То же относится и к прозаику из Нижнекамска Олегу Лукошину. Он начал с рассказов не то чтобы фантастических, но с большой долей фантастики, с попытками сюжетной игры, среди которых выделяется почти кафкианский «Помню тебя, Сейфуль-Мулюков». Герой вспоминает о таком журналисте, «фамилия смешная», и предлагает посмеяться приятелям, но они, его ровесники, журналиста не помнят. Позже оказывается, что не помнят его и люди старших поколений – и вообще пожимают недоуменно плечами, услышав о недавнем, казалось бы, прошлом. Герой рассказа приходит в смятение: то ли он сходит с ума, то ли все вокруг. Один человек по секрету сообщает, что вспоминать о прошлом нельзя, что за это наказывают… Рассказ трогает, это редкая у нынешних тридцатилетних удача в стремлении писать «непросто», писать «с воображением», да и у Лукошина больше нет рассказов, равноценных этому. И кажется, сам он теряет интерес к откровенному вымыслу. Жизненный опыт оказывается интереснее и сильнее. Почти автобиографичные, почти документальные, но в то же время и художественно сильные рассказ «Оплот Апартеида» и повесть «Ад и возможность разума» тому подтверждение…
Да, многие писатели идут путем упрощения своих текстов. Грубо говоря, от игры к серьезности. Но не всегда это оказывается полезно.
Александр Карасев вошел в литературу с вполне традиционным рассказом «Наташа» («Октябрь», 2003, № 12), в котором ничего ни убавить, ни прибавить, неброский сюжет которого оправдывается мощным подтекстом, душевными, близкими многим читателям переживаниями героев. Рассказ имел успех. Затем появился собранный из миниатюр рассказ «Запах сигареты» об армейской службе. Получилась подробная, яркая панорама. А после этого Карасев перешел на очень короткие, очень лаконичные вещи. Я бы не назвал их рассказами – это скорее конспекты рассказов, и часто очень интересные по теме, с искорками художественности, они все же оставляют чувство незавершенности, беглости, непрописанности.

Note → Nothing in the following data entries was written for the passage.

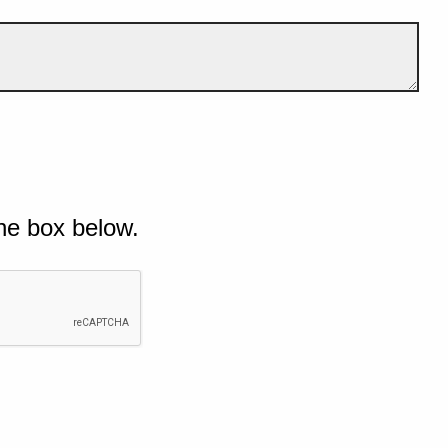
he box below.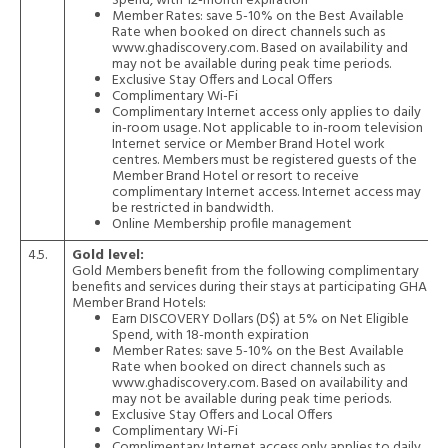
Spend, with 12-month expiration
Member Rates: save 5-10% on the Best Available
Rate when booked on direct channels such as
www.ghadiscovery.com. Based on availability and
may not be available during peak time periods.
Exclusive Stay Offers and Local Offers
Complimentary Wi-Fi
Complimentary Internet access only applies to daily
in-room usage. Not applicable to in-room television
Internet service or Member Brand Hotel work
centres. Members must be registered guests of the
Member Brand Hotel or resort to receive
complimentary Internet access. Internet access may
be restricted in bandwidth.
Online Membership profile management
4.5.
Gold level:
Gold Members benefit from the following complimentary
benefits and services during their stays at participating GHA
Member Brand Hotels:
Earn DISCOVERY Dollars (D$) at 5% on Net Eligible
Spend, with 18-month expiration
Member Rates: save 5-10% on the Best Available
Rate when booked on direct channels such as
www.ghadiscovery.com. Based on availability and
may not be available during peak time periods.
Exclusive Stay Offers and Local Offers
Complimentary Wi-Fi
Complimentary Internet access only applies to daily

Особенное сожаление у меня оставил рассказ «Ваня» («Новый мир», 2005, № 3). Это произведение могло бы стать событием в нашей литературе, будь оно
В рассказе есть и фрагмент (именно фрагмент в несколько строк) живой кубанской речи, и намеки на отношение казаков к немцам, и наметки образа Вани, но, повторяю, в целом остается ощущение, что это набросок, этюд. Может быть, когда-нибудь Карасев вернется к нему, но пока что он идет дальше по пути лаконизации своих текстов, усушки образов. И художественности в них все меньше и меньше, все меньше живых персонажей, да и сам герой превращается в почти безликого повествователя, фиксатора. И кстати тут вспомнить слова Андрея Рудалева о Карасеве, прозу которого критик оценивает очень высоко, но:
Зачастую создается впечатление, что прозаик сознательно себя чем-то ограничивает. Его тактика предельной откровенности в тексте работает до поры до времени. Чуть только на горизонте появляется некая грань – писатель замолкает. Он будто страшится проговориться, вынести напоказ другим действительно сокровенное и важное для себя. ‹…› Его стилистика предельно рассудочна, она пресекает любые возможные кривотолки, варианты истолкований. Но когда вслед за рассудком в рассказы Александра Карасева придет чувство, искреннее и сильное переживание, тогда и текст его существенно преобразится в лучшую сторону
Да, золотую середину найти очень сложно: кому-то рассудка не хватает, чтобы проза настоящая получалась, кому-то рассудок мешает вырваться за установленную им самим жесткую грань…
6. Чего ожидать
В главке, посвященной Дмитрию Новикову, я умышленно обошел вниманием его второй, знаковый сборник «Вожделение». Он имеет подзаголовок – «повесть в рассказах», что дало Валерии Пустовой повод провести дотошный анализ каждого рассказа, найти минициклы и выстроить сверхсюжет книги («Новый мир», 2006, № 5). Действительно, сюжет (или сверхсюжет) в «Вожделении» есть. Но рассказы новые (не входившие в «Муху в янтаре») очень сильно отличаются от ранних.